[Prompt]:
Scan the data below and state how many of its lines contain the word "falta", giving only the figure.

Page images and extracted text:
· · · ·

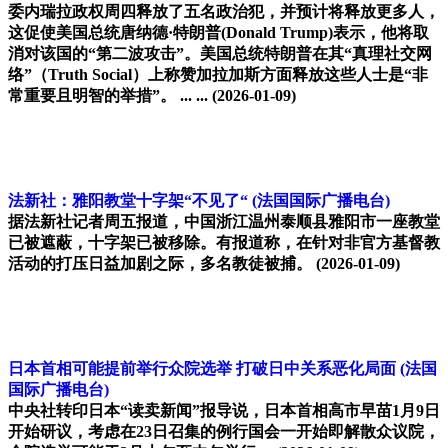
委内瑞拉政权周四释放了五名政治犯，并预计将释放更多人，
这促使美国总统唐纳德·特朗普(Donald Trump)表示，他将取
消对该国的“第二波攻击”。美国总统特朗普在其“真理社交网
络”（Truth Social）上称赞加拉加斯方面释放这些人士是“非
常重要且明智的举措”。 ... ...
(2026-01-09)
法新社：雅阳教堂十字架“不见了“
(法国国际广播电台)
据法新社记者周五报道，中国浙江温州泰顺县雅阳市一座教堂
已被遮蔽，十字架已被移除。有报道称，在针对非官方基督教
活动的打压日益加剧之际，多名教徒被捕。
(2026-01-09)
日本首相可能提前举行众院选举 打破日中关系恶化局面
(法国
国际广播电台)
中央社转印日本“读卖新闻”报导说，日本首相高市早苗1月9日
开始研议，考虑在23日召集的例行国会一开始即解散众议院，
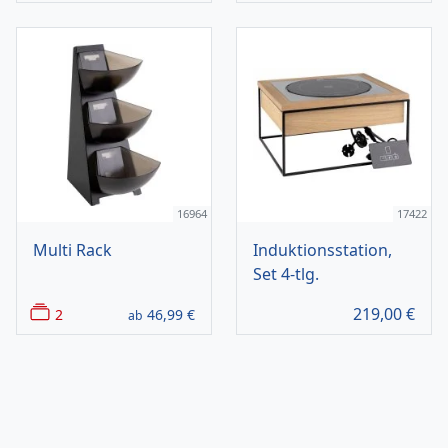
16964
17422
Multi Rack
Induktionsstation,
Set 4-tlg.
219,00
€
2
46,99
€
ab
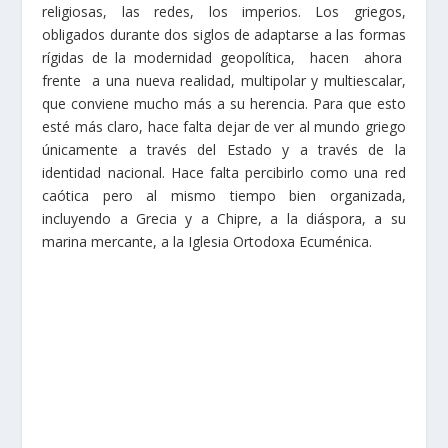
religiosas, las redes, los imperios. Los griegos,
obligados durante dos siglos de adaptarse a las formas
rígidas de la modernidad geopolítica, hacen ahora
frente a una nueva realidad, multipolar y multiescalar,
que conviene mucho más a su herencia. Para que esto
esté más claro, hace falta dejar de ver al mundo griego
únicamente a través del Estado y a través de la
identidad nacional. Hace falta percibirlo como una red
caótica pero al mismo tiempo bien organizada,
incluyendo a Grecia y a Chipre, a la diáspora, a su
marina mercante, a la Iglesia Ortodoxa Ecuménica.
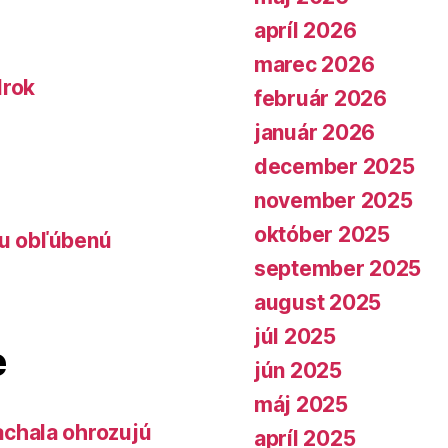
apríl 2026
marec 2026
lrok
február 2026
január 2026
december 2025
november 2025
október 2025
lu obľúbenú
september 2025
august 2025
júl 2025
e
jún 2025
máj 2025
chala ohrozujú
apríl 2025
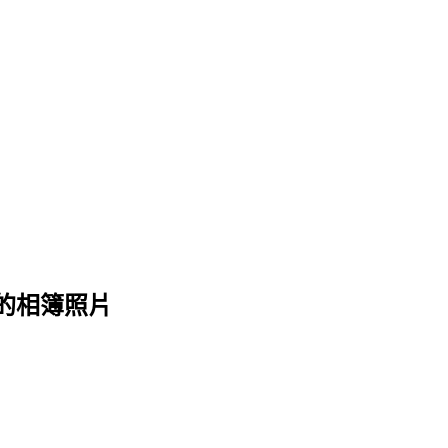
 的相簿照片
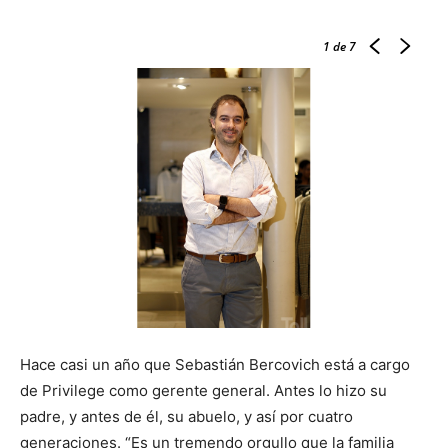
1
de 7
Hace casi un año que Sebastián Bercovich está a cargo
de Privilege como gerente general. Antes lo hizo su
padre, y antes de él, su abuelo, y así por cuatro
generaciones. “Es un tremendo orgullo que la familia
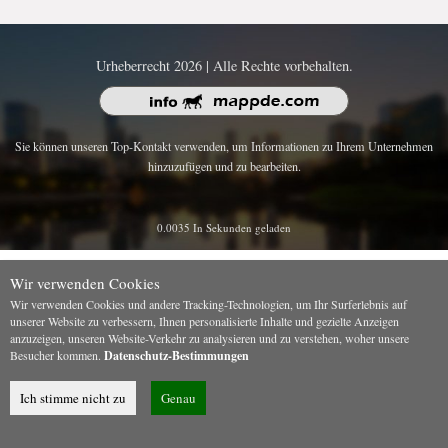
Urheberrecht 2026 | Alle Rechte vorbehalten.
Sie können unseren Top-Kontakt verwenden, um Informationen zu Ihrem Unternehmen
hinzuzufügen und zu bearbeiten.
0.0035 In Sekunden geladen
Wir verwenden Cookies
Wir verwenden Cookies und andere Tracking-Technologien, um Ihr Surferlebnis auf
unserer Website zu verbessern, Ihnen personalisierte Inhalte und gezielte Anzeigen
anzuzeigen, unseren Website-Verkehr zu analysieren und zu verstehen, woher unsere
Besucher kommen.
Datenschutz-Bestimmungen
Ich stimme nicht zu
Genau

· · · ·

[Written response]:
2